__Votre objectif__
Pouvez-vous extraire de l'arrêt, mot pour mot, le passage qui s'ouvre sur les mots contenant « Composition de la » et se clôt sur « chargée du rapport. » ?
┌─ Extrait du document
CA Versailles, ch. com. 3-2, 21 octobre 2025, n° 25/00725

VERSAILLES

Arrêt

Autre

CA Versailles n° 25/00725

21 octobre 2025

COUR D'APPEL

DE

VERSAILLES

Code nac : 4DC

Chambre commerciale 3-2

ARRET N°

CONTRADICTOIRE

DU 21 OCTOBRE 2025

N° RG 25/00725 - N° Portalis DBV3-V-B7J-W7YM

AFFAIRE :

S.A. CREDIT INDUSTRIEL ET COMMERCIAL

C/

S.A.S. MASMA

...

Décision déférée à la cour : Ordonnance rendue le 13 Janvier 2025 par le Juge commissaire de [Localité 8]

N° RG : 2024M06266

Expéditions exécutoires

Expéditions

Copies

délivrées le :

à :

Me Elisa GUEILHERS

Me Asma MZE

RÉPUBLIQUE FRANÇAISE

AU NOM DU PEUPLE FRANÇAIS

LE VINGT ET UN OCTOBRE DEUX MILLE VINGT CINQ,

La cour d'appel de Versailles, a rendu l'arrêt suivant dans l'affaire entre :

APPELANT :

S.A. CREDIT INDUSTRIEL ET COMMERCIAL

Ayant son siège

[Adresse 3]

[Localité 4]

prise en la personne de ses représentants légaux domiciliés en cette qualité au siège social

Représentant : Me Elisa GUEILHERS de la SELEURL ELISA GUEILHERS AVOCAT, avocat au barreau de VERSAILLES, vestiaire : 129 - N° du dossier 515/24

****************

INTIMES :

S.A.S. MASMA

Ayant son siège

[Adresse 7]

[Localité 5]

prise en la personne de ses représentants légaux domiciliés en cette qualité au siège social

Représentant : Me Asma MZE de la SELARL LX PARIS-VERSAILLES-REIMS, avocat au barreau de VERSAILLES, vestiaire : 699 - N° du dossier 2576163 -

Plaidant : Me Baptiste DE FRESSE DE MONVAL de la SELAS OPLUS, avocat au barreau de PARIS - vestiaire : K 0170

Plaidant : Me Marie-valentine GERONIMI, avocat au barreau de PARIS

vestiaire : K 00170

S.E.L.A.R.L. ML CONSEILS mission conduite par Maître [V] [Z] en qualité de Mandataire judiciaire de la société MASMA désignée en cette qualité par Jugement du Tribunal de commerce de VERSAILLES du 14 novembre 2023

Ayant son siège

[Adresse 2]

[Localité 6]

prise en la personne de ses représentants légaux domiciliés en cette qualité au siège social

Représentant : Me Asma MZE de la SELARL LX PARIS-VERSAILLES-REIMS, avocat au barreau de VERSAILLES, vestiaire : 699 - N° du dossier 2576163 -

Plaidant : Me Baptiste DE FRESSE DE MONVAL de la SELAS OPLUS, avocat au barreau de PARIS - vestiaire : K 0170

Plaidant : Me Marie-valentine GERONIMI, avocat au barreau de PARIS

vestiaire : K 00170

S.E.L.A.R.L. AJASSOCIES mission conduite Maître [F] [O] en qualité de Commissaire à l'exécution du plan de la société MASMA désignée en cette qualité par Jugement du Tribunal de commerce de VERSAILLES du 10 décembre 2024

Ayant son siège

[Adresse 1]

[Localité 6]

prise en la personne de ses représentants légaux domiciliés en cette qualité au siège social

Représentant : Me Asma MZE de la SELARL LX PARIS-VERSAILLES-REIMS, avocat au barreau de VERSAILLES, vestiaire : 699 - N° du dossier 2576163 -

Plaidant : Me Baptiste DE FRESSE DE MONVAL de la SELAS OPLUS, avocat au barreau de PARIS - vestiaire : K 0170

Plaidant : Me Marie-valentine GERONIMI, avocat au barreau de PARIS

vestiaire : K 00170

****************

Composition de la cour :

En application des dispositions de l'article 805 du code de procédure civile, l'affaire a été débattue à l'audience publique du 15 Septembre 2025 les avocats des parties ne s'y étant pas opposés, devant Monsieur Cyril ROTH, Président et Madame Véronique PITE, conseillère chargée du rapport.
└─
┌─ Données extraites
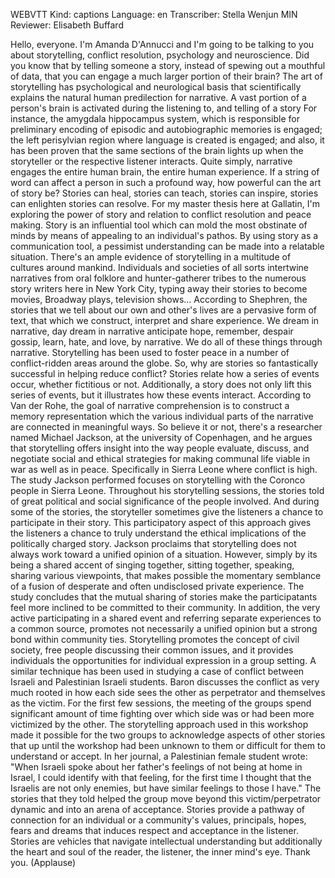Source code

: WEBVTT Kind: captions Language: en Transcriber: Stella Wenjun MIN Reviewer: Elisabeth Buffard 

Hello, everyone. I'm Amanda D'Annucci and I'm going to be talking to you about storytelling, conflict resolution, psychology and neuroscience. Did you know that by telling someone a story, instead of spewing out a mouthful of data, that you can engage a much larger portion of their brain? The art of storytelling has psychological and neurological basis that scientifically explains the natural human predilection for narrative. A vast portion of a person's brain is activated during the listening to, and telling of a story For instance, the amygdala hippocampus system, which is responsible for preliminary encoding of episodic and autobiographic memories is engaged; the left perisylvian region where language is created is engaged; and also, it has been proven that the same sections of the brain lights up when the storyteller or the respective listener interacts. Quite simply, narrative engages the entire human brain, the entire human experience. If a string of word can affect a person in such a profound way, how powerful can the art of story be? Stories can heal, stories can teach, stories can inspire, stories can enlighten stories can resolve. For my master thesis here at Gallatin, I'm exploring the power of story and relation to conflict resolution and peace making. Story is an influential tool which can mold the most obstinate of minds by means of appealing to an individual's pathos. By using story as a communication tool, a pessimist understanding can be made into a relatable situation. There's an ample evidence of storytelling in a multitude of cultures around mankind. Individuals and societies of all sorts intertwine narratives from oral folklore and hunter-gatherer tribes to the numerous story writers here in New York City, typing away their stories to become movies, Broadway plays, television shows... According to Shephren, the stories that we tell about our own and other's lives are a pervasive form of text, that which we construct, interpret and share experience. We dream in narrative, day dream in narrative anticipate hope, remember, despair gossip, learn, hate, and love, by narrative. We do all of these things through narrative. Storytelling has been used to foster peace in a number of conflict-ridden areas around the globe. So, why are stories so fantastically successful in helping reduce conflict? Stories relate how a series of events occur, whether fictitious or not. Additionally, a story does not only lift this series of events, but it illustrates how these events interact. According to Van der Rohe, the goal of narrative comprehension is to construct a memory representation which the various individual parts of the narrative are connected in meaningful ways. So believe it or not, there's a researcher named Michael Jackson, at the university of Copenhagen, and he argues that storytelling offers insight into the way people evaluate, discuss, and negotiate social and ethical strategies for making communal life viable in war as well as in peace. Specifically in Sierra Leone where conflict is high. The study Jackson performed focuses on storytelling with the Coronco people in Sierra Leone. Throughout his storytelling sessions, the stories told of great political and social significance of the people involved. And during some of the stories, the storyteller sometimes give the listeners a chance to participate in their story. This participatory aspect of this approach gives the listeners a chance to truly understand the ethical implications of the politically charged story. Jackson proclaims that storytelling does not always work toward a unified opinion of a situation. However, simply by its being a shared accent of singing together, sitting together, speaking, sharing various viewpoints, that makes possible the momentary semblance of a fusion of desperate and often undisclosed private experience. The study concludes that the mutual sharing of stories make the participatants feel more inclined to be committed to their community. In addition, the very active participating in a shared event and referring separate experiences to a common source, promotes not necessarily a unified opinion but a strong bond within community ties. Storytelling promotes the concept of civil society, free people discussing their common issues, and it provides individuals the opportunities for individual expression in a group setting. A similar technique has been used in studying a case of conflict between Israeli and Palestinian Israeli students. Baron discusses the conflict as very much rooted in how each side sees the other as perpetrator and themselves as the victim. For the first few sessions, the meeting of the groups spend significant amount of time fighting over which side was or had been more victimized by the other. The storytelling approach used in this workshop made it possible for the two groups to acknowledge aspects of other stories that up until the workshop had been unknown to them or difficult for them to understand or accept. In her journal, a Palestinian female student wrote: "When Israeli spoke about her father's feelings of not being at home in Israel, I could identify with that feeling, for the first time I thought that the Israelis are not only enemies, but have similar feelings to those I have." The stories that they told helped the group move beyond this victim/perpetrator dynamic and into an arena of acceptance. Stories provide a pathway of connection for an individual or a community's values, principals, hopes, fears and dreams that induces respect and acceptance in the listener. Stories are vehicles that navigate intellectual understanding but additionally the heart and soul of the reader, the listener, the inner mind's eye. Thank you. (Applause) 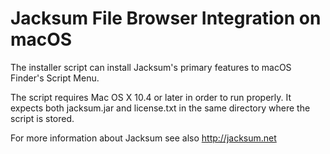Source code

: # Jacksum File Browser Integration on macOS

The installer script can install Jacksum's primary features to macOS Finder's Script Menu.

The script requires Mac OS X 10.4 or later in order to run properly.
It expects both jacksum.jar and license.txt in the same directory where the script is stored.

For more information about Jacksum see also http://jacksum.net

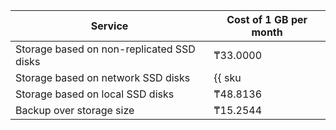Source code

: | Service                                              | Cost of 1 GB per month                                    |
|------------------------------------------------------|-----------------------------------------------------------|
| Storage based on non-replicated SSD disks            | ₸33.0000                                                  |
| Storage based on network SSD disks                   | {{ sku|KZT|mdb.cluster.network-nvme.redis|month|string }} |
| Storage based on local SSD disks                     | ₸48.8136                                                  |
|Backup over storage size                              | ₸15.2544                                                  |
└─
__Réponse__
Composition de la cour :

En application des dispositions de l'article 805 du code de procédure civile, l'affaire a été débattue à l'audience publique du 15 Septembre 2025 les avocats des parties ne s'y étant pas opposés, devant Monsieur Cyril ROTH, Président et Madame Véronique PITE, conseillère chargée du rapport.